Every line of the records below should be restated exactly.

%%

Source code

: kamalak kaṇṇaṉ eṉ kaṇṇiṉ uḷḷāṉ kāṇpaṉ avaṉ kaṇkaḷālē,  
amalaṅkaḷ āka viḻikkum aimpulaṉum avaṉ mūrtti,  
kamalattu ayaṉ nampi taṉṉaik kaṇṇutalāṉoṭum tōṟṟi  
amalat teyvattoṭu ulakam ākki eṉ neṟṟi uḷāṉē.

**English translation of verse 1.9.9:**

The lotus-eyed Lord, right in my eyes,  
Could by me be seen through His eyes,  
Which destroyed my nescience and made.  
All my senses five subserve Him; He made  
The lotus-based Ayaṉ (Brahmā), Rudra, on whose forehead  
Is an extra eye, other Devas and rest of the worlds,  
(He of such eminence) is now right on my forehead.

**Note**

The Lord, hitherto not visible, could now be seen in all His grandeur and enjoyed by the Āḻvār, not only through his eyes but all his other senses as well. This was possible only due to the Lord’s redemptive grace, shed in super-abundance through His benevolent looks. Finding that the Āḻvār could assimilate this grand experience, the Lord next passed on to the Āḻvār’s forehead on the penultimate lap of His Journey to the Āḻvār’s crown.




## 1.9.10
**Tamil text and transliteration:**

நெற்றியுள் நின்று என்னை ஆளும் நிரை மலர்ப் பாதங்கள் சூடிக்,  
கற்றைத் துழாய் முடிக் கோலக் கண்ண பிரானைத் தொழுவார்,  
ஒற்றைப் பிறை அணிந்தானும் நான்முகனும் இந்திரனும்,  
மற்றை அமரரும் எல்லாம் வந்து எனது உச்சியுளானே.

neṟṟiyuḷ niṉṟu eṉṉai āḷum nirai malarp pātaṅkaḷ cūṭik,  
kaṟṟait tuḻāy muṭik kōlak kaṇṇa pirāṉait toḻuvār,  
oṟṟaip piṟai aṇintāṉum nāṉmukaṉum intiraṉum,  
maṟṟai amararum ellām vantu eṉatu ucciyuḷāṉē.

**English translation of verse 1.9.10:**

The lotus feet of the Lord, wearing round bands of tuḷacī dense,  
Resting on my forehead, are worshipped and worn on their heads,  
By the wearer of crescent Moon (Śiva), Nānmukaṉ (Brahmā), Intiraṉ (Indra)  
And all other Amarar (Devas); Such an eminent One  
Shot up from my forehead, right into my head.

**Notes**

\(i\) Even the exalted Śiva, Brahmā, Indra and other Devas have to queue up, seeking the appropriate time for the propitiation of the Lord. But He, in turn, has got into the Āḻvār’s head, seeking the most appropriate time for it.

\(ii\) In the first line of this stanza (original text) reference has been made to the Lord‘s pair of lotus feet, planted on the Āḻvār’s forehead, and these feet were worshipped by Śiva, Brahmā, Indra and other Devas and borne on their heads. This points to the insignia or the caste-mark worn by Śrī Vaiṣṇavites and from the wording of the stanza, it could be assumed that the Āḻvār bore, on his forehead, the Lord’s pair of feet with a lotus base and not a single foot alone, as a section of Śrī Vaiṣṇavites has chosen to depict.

%%

# Exercise answer
Source code

: kamalak kaṇṇaṉ eṉ kaṇṇiṉ uḷḷāṉ kāṇpaṉ avaṉ kaṇkaḷālē,  
amalaṅkaḷ āka viḻikkum aimpulaṉum avaṉ mūrtti,  
kamalattu ayaṉ nampi taṉṉaik kaṇṇutalāṉoṭum tōṟṟi  
amalat teyvattoṭu ulakam ākki eṉ neṟṟi uḷāṉē.

**English translation of verse 1.9.9:**

The lotus-eyed Lord, right in my eyes,  
Could by me be seen through His eyes,  
Which destroyed my nescience and made.  
All my senses five subserve Him; He made  
The lotus-based Ayaṉ (Brahmā), Rudra, on whose forehead  
Is an extra eye, other Devas and rest of the worlds,  
(He of such eminence) is now right on my forehead.

**Note**

The Lord, hitherto not visible, could now be seen in all His grandeur and enjoyed by the Āḻvār, not only through his eyes but all his other senses as well. This was possible only due to the Lord’s redemptive grace, shed in super-abundance through His benevolent looks. Finding that the Āḻvār could assimilate this grand experience, the Lord next passed on to the Āḻvār’s forehead on the penultimate lap of His Journey to the Āḻvār’s crown.




## 1.9.10
**Tamil text and transliteration:**

நெற்றியுள் நின்று என்னை ஆளும் நிரை மலர்ப் பாதங்கள் சூடிக்,  
கற்றைத் துழாய் முடிக் கோலக் கண்ண பிரானைத் தொழுவார்,  
ஒற்றைப் பிறை அணிந்தானும் நான்முகனும் இந்திரனும்,  
மற்றை அமரரும் எல்லாம் வந்து எனது உச்சியுளானே.

neṟṟiyuḷ niṉṟu eṉṉai āḷum nirai malarp pātaṅkaḷ cūṭik,  
kaṟṟait tuḻāy muṭik kōlak kaṇṇa pirāṉait toḻuvār,  
oṟṟaip piṟai aṇintāṉum nāṉmukaṉum intiraṉum,  
maṟṟai amararum ellām vantu eṉatu ucciyuḷāṉē.

**English translation of verse 1.9.10:**

The lotus feet of the Lord, wearing round bands of tuḷacī dense,  
Resting on my forehead, are worshipped and worn on their heads,  
By the wearer of crescent Moon (Śiva), Nānmukaṉ (Brahmā), Intiraṉ (Indra)  
And all other Amarar (Devas); Such an eminent One  
Shot up from my forehead, right into my head.

**Notes**

\(i\) Even the exalted Śiva, Brahmā, Indra and other Devas have to queue up, seeking the appropriate time for the propitiation of the Lord. But He, in turn, has got into the Āḻvār’s head, seeking the most appropriate time for it.

\(ii\) In the first line of this stanza (original text) reference has been made to the Lord‘s pair of lotus feet, planted on the Āḻvār’s forehead, and these feet were worshipped by Śiva, Brahmā, Indra and other Devas and borne on their heads. This points to the insignia or the caste-mark worn by Śrī Vaiṣṇavites and from the wording of the stanza, it could be assumed that the Āḻvār bore, on his forehead, the Lord’s pair of feet with a lotus base and not a single foot alone, as a section of Śrī Vaiṣṇavites has chosen to depict.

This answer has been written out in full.